'''

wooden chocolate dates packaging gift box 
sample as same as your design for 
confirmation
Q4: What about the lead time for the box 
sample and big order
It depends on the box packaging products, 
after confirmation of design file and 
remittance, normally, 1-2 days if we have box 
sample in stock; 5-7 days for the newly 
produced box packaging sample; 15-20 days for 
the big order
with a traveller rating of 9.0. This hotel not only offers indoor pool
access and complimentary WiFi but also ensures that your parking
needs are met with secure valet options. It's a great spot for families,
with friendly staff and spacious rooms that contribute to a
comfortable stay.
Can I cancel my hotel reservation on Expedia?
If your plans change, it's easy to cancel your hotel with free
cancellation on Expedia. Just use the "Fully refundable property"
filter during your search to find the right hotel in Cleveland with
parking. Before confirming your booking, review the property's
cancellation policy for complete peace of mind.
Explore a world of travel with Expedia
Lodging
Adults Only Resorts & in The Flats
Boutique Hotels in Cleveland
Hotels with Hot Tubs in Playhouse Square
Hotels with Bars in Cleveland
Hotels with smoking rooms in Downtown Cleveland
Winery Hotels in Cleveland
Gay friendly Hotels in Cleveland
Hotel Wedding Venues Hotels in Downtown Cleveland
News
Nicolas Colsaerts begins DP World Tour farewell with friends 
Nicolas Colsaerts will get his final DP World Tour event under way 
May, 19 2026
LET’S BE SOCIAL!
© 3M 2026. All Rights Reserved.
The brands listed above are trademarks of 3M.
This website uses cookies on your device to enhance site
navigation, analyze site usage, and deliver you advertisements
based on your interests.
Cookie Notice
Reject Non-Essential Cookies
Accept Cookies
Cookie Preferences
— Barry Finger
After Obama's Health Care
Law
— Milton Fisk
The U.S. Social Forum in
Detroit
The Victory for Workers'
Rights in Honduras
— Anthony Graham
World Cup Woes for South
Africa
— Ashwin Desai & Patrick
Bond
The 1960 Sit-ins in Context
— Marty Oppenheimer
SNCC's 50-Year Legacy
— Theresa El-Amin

'''

_ENUNCIADO DA TAREFA_:
Reescreva como lista JSON de strings o trecho que vai do início dos itens até a linha que contém "needs are met", com essa linha incluída. Use uma string para cada linha e omita as linhas em branco.

_RESULTADO DO EXERCÍCIO_:
[
  "wooden chocolate dates packaging gift box ",
  "sample as same as your design for ",
  "confirmation",
  "Q4: What about the lead time for the box ",
  "sample and big order",
  "It depends on the box packaging products, ",
  "after confirmation of design file and ",
  "remittance, normally, 1-2 days if we have box ",
  "sample in stock; 5-7 days for the newly ",
  "produced box packaging sample; 15-20 days for ",
  "the big order",
  "with a traveller rating of 9.0. This hotel not only offers indoor pool",
  "access and complimentary WiFi but also ensures that your parking",
  "needs are met with secure valet options. It's a great spot for families,"
]